# [Text under study]
--- START ---

Glenn Ligon. One Black Day, 2012. © Glenn Ligon; Courtesy of the artist, Luhring Augustine, New York, Regen Projects, Los Angeles, and Thomas Dane Gallery, London.
Ogden Museum of Southern Art, New Orleans
30 September 2017 – 21 January 2018
by ALLIE BISWAS
In 2016, the Joyner/Giuffrida Collection was celebrated through a publication of nearly 400 pages. The book elucidated the collection’s prominence as one of the most significant holdings of modern and contemporary work by African-American and African diaspora artists. Works from the collection are now on display in an exhibition at the Ogden Museum of Southern Art in New Orleans, which similarly draws attention to the important developments made by black artists over the past 70 years or so, specifically relating to abstraction.
Norman Lewis. Afternoon, 1969. Oil on canvas, 72 x 88 in (182.9 x 223.5 cm). © Estate of Norman W. Lewis; Courtesy of Michael Rosenfeld Gallery LLC, New York, NY.
The show reflects on a number of interesting notions: the ways in which postwar black artists have constructed their identity through their reliance on abstraction; the formal affinities between artists of different generations; and the role of non-figurative art as both personal expression and political impetus. Aside from these inquiries, though, is a clear intention to rewrite a mainstream art historical narrative that has repeatedly refused to include art made by black American artists. Indeed, the premise of the Joyner/Giuffrida Collection, which was started by San Francisco-based couple Pamela J Joyner and Alfred J Giuffrida in 1999, has been, in effect, to correct how the development of modern and postmodern painting and sculpture in the US has been recorded.

--- END ---

# [Records]
--- START ---

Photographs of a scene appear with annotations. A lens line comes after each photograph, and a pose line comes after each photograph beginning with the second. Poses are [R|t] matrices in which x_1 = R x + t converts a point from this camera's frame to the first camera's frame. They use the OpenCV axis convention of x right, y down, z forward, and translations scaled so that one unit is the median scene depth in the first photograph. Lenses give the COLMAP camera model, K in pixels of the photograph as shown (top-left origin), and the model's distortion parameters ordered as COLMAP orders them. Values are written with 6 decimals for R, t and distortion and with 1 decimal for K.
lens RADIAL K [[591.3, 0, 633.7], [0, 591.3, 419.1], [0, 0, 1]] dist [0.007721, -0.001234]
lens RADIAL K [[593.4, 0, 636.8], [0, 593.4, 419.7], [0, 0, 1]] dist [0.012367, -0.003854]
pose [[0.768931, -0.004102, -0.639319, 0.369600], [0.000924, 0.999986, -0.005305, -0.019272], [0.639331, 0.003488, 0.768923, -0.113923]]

--- END ---
--- START ---

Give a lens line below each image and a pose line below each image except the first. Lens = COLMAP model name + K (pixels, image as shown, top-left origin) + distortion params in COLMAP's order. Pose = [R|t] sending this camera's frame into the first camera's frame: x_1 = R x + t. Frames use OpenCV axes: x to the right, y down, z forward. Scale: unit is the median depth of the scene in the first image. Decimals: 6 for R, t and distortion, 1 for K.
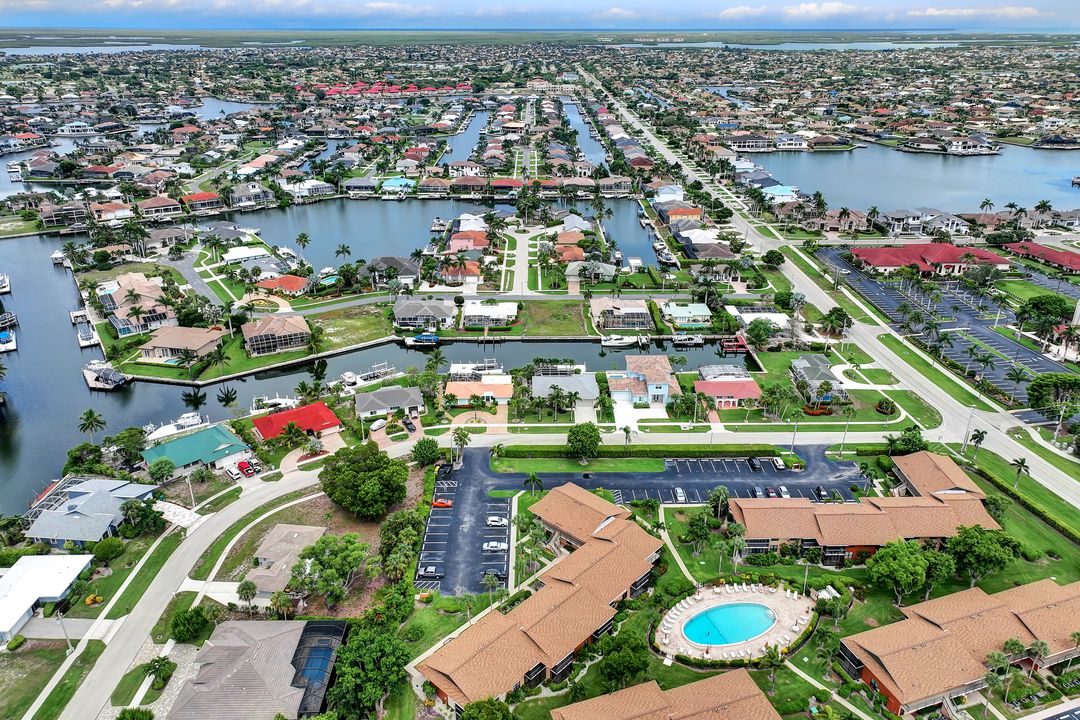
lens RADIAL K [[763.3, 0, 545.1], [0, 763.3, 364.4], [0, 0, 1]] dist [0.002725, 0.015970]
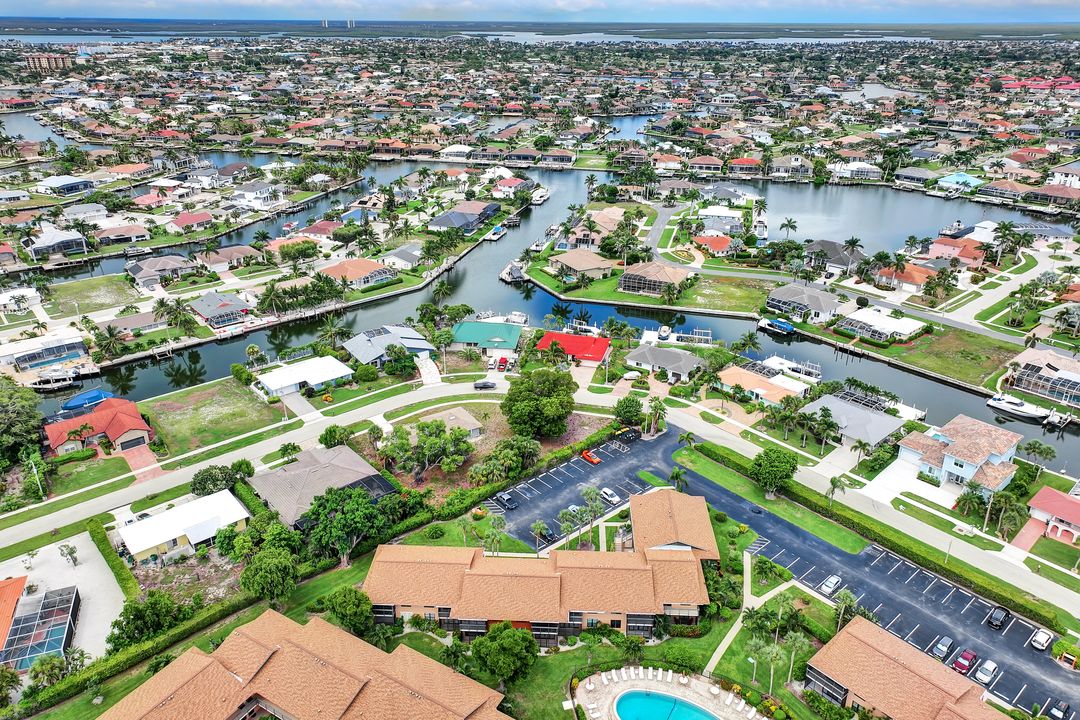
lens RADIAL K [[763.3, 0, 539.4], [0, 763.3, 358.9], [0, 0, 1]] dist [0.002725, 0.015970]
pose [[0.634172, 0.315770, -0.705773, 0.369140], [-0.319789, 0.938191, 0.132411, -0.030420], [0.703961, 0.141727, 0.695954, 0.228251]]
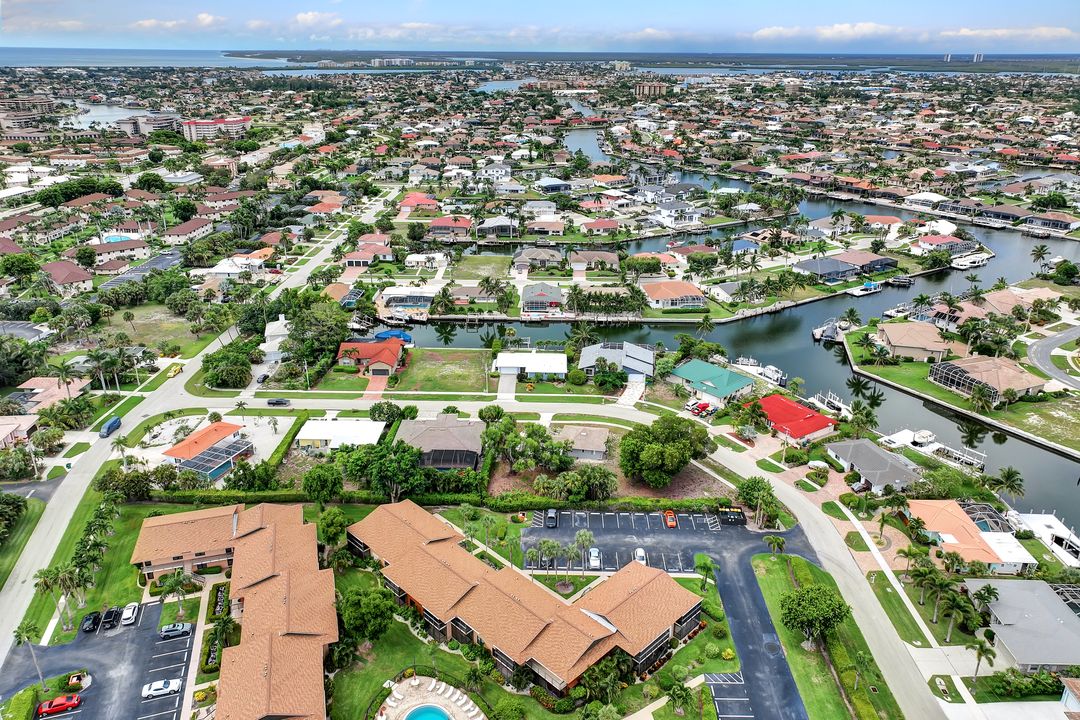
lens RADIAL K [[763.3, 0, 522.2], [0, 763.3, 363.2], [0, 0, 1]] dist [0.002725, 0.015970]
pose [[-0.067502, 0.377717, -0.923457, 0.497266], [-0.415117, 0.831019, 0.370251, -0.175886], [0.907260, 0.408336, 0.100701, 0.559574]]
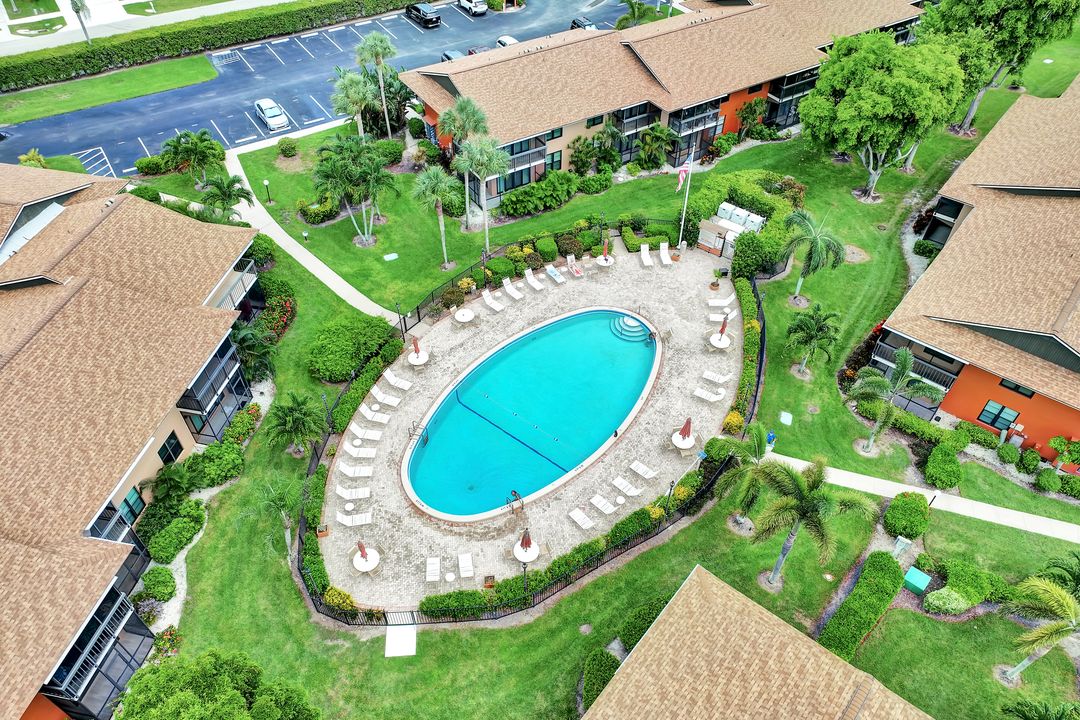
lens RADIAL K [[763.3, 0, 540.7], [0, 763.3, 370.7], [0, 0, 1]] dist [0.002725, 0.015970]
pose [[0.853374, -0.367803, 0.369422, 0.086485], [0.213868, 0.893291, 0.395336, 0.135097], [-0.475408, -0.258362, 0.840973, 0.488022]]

--- END ---

# [Brief A]
Copy the passage of the exhibition review that begins at the words "Glenn Ligon. One" and stops after "Dane Gallery, London.".
# [Brief B]
In the records, start at the line containing "Photographs of a" and end after the line containing "0.003488, 0.768923, -0.113923]]". Revise those lines by replacing "annotations" with "labels", keep everything else unchanged, and give only those lines.

# [Result A]
Glenn Ligon. One Black Day, 2012. © Glenn Ligon; Courtesy of the artist, Luhring Augustine, New York, Regen Projects, Los Angeles, and Thomas Dane Gallery, London.

# [Result B]
Photographs of a scene appear with labels. A lens line comes after each photograph, and a pose line comes after each photograph beginning with the second. Poses are [R|t] matrices in which x_1 = R x + t converts a point from this camera's frame to the first camera's frame. They use the OpenCV axis convention of x right, y down, z forward, and translations scaled so that one unit is the median scene depth in the first photograph. Lenses give the COLMAP camera model, K in pixels of the photograph as shown (top-left origin), and the model's distortion parameters ordered as COLMAP orders them. Values are written with 6 decimals for R, t and distortion and with 1 decimal for K.
lens RADIAL K [[591.3, 0, 633.7], [0, 591.3, 419.1], [0, 0, 1]] dist [0.007721, -0.001234]
lens RADIAL K [[593.4, 0, 636.8], [0, 593.4, 419.7], [0, 0, 1]] dist [0.012367, -0.003854]
pose [[0.768931, -0.004102, -0.639319, 0.369600], [0.000924, 0.999986, -0.005305, -0.019272], [0.639331, 0.003488, 0.768923, -0.113923]]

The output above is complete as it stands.